● 読解の応用
A – イルミネーションと姉の見舞いについての文章を、二文で要約しなさい。
B – イルミネーションと姉の見舞いについての文章の最後の文に続けて、その先を書きなさい。

--- 提供された抜粋 ---

夜に出かけることはなかったのに、今晩は用事が出来て街に出た。まだ、11月だというのにあちこちでイルミネーションを見かけた。もうクリスマスの電飾ではなく、冬の風物詩になっている。1994年に、研究のためにアメリカの大学に留学していた友だちを訪ねてロッキー山脈の中の街へ出かけたことがあった。12月末から1月の初めの機関だったので、シアトルの街はクリスマスの飾りで一杯だった。
シアトルは都会だから、ホテルもデパートも商店もクリスマスの飾りは当然と思っていたが、ロッキー山脈の中の一軒家でも、家の周りにいろんな電飾を施していた。日本人が正月に門松を飾るように、アメリカ人はクリスマスを心から祝っているのだと思った。ところが最近、日本でも冬になるとイルミネーションの名所が出来るほどだ。この街でも各家がそれぞれに電飾を行っている。なるほど、クリスマスという信仰の行事とは関係なく、人は祭り事が好きなのだ。
施設に居る姉を妹夫婦と一緒に見舞いに行って来た。この施設に入所して1年以上になると思うが、病院にいた時のことを思うと随分穏やかな顔になっている。けれども姪っ子から、「食事を食べなくて職員の人が困っている」と聞く。野菜の煮物が嫌いで肉類が好きという姉がワガママに見えるらしい。姉は来年3月で88歳になるが、この世代の人なら好き嫌いなく何でも食べそうなのに、昔からハイカラなものが好きだった。

--- 抽出された情報 ---

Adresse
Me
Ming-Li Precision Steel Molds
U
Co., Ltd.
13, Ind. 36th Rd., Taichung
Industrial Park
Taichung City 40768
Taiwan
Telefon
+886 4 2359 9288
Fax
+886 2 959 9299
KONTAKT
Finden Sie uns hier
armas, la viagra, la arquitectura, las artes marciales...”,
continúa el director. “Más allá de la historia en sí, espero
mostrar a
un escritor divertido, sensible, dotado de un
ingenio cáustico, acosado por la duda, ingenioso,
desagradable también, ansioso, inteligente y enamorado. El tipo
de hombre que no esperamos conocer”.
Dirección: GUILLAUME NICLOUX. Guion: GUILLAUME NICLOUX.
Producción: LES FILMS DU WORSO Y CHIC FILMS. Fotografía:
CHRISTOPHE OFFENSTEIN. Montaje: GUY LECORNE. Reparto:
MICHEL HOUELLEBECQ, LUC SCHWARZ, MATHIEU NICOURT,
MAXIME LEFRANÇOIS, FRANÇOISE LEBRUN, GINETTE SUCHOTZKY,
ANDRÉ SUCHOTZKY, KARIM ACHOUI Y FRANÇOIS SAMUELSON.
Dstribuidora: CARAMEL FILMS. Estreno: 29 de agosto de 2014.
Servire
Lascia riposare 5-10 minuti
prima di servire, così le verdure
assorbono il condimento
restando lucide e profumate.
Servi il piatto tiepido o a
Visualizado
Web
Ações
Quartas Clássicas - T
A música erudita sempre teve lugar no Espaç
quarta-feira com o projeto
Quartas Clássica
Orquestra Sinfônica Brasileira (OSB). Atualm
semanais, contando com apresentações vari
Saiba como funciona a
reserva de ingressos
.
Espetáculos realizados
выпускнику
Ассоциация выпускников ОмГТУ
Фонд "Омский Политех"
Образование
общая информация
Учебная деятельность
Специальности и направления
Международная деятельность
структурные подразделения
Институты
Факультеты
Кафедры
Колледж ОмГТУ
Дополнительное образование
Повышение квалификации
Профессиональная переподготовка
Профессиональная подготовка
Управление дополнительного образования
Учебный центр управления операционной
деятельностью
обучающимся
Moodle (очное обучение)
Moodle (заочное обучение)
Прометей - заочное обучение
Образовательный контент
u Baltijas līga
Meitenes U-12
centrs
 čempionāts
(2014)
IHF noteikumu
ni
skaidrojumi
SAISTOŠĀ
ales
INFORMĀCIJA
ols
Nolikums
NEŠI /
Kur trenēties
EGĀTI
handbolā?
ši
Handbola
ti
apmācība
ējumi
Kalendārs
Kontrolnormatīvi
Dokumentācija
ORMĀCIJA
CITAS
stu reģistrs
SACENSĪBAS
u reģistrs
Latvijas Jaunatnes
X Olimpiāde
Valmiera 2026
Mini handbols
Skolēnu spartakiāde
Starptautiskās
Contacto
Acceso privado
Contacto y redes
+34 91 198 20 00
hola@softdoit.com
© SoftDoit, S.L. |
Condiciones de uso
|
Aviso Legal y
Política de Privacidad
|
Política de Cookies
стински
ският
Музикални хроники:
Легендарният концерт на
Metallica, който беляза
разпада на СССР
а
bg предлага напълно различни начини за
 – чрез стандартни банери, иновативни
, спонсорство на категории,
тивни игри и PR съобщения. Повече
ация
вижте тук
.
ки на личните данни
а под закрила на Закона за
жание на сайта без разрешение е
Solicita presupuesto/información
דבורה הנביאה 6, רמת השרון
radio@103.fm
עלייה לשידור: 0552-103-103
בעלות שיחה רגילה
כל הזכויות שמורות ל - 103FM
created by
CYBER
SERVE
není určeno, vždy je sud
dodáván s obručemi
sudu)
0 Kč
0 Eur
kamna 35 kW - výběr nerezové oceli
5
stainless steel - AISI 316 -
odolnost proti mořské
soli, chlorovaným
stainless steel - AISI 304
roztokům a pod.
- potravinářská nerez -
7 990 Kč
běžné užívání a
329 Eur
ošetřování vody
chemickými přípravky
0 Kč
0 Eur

---

● あなたの解答
A – 11月の夜に街で多くのイルミネーションを見た筆者は、1994年に友だちを訪ねたアメリカで見たクリスマスの電飾を思い出し、信仰の行事とは関係なく人は祭り事が好きなのだと考える。また、施設にいる姉を妹夫婦と見舞うと、病院にいた時より穏やかな顔になっていたが、野菜の煮物が嫌いで肉類が好きな姉が食事を食べず職員が困っていると姪から聞く。

B –
その姉が私を見て、「あんたは長男だったかねえ」と言う。「僕は3男で、姉さんにはお世話になってきました」と答えると、「そうかね、3男なのに大変だねえ」と言う。「兄貴はいたけど、おじいさんの養子になってしまったので急に長男みたいになったけど、本当は3男の要らない子だったんです」と皮肉を言うと、姪っ子が「ウチの3男もそうだけど、やっぱり3男はちょっと変わっている」と付け加える。姪っ子の3男は声優を目指していたが、今は舞台俳優で頑張っている。
長男は責任感が強いし、長女は目立ちたがる。人はそれぞれ背負っているものが違う。だからこそ楽しくもあり苦しくもあるが、受け止めていくしかない。